Mutarjim：小規模言語モデルによるアラビア語-英語双方向翻訳の進展

要旨

我々は、アラビア語と英語の双方向翻訳に特化したコンパクトでありながら強力な言語モデル「Mutarjim」を紹介する。大規模なLLM（大規模言語モデル）は、機械翻訳を含む自然言語処理タスクにおいて目覚ましい進歩を遂げてきたが、より小規模なモデルにも注目が集まっている。この洞察を活かし、我々はアラビア語と英語の両方に特化した言語モデル「Kuwain-1.5B」を基にMutarjimを開発した。Mutarjimはその控えめなサイズにもかかわらず、最適化された二段階のトレーニングアプローチと厳選された高品質なトレーニングコーパスを通じて、いくつかの確立されたベンチマークでより大規模なモデルを凌駕する性能を発揮する。実験結果は、Mutarjimが最大20倍大きいモデルと同等の性能を発揮しながら、計算コストとトレーニング要件を大幅に削減することを示している。また、我々は既存のアラビア語-英語ベンチマークデータセットの課題（ドメインの狭さ、短い文の長さ、英語ソースの偏りなど）を克服するために設計された新しいベンチマーク「Tarjama-25」を導入する。Tarjama-25は、専門家によるレビューを受けた5,000の文ペアで構成され、幅広いドメインをカバーし、より包括的でバランスの取れた評価フレームワークを提供する。特に、MutarjimはTarjama-25の英語からアラビア語のタスクにおいて最先端の性能を達成し、GPT-4o miniのような大幅に大規模でプロプライエタリなモデルさえも上回る。我々は、今後の研究を支援し、アラビア語-英語翻訳システムの評価を進めるために、Tarjama-25を公開する。

English

We introduce Mutarjim, a compact yet powerful language model for bidirectional Arabic-English translation. While large-scale LLMs have shown impressive progress in natural language processing tasks, including machine translation, smaller models.

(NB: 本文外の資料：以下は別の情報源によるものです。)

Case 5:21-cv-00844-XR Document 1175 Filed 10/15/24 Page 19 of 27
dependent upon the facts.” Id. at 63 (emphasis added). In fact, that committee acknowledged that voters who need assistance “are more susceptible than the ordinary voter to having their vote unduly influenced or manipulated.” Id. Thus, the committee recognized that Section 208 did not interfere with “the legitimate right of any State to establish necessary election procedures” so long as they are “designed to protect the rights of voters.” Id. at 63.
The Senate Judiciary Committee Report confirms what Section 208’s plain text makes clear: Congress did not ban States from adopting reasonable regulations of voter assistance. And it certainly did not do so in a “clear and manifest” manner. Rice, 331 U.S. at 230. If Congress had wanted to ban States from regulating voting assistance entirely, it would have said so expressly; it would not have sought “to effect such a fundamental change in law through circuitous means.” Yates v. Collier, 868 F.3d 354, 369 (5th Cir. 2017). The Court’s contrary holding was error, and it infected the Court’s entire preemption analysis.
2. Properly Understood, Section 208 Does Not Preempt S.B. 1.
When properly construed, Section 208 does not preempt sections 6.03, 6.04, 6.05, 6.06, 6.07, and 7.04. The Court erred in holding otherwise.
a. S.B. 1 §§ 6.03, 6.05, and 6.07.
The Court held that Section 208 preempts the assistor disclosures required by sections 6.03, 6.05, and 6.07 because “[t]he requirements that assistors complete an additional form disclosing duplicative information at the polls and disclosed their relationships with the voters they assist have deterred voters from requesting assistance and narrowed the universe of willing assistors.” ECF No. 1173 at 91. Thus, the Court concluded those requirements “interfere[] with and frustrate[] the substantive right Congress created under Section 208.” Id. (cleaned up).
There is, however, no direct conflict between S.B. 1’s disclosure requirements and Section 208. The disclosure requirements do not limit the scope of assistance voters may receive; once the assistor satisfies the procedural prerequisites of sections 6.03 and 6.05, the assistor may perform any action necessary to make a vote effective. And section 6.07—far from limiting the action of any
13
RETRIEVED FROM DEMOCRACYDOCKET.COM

Leveraging this insight, we developed Mutarjim based on Kuwain-1.5B , a language model tailored for both Arabic and English. Despite its modest size, Mutarjim outperforms much larger models on several established benchmarks, achieved through an optimized two-phase training approach and a carefully curated, high-quality training corpus.. Experimental results show that Mutarjim rivals models up to 20 times larger while significantly reducing computational costs and training requirements. We also introduce Tarjama-25, a new benchmark designed to overcome limitations in existing Arabic-English benchmarking datasets, such as domain narrowness, short sentence lengths, and English-source bias. Tarjama-25 comprises 5,000 expert-reviewed sentence pairs and spans a wide range of domains, offering a more comprehensive and balanced evaluation framework. Notably, Mutarjim achieves state-of-the-art performance on the English-to-Arabic task in Tarjama-25, surpassing even significantly larger and proprietary models like GPT-4o mini. We publicly release Tarjama-25 to support future research and advance the evaluation of Arabic-English translation systems.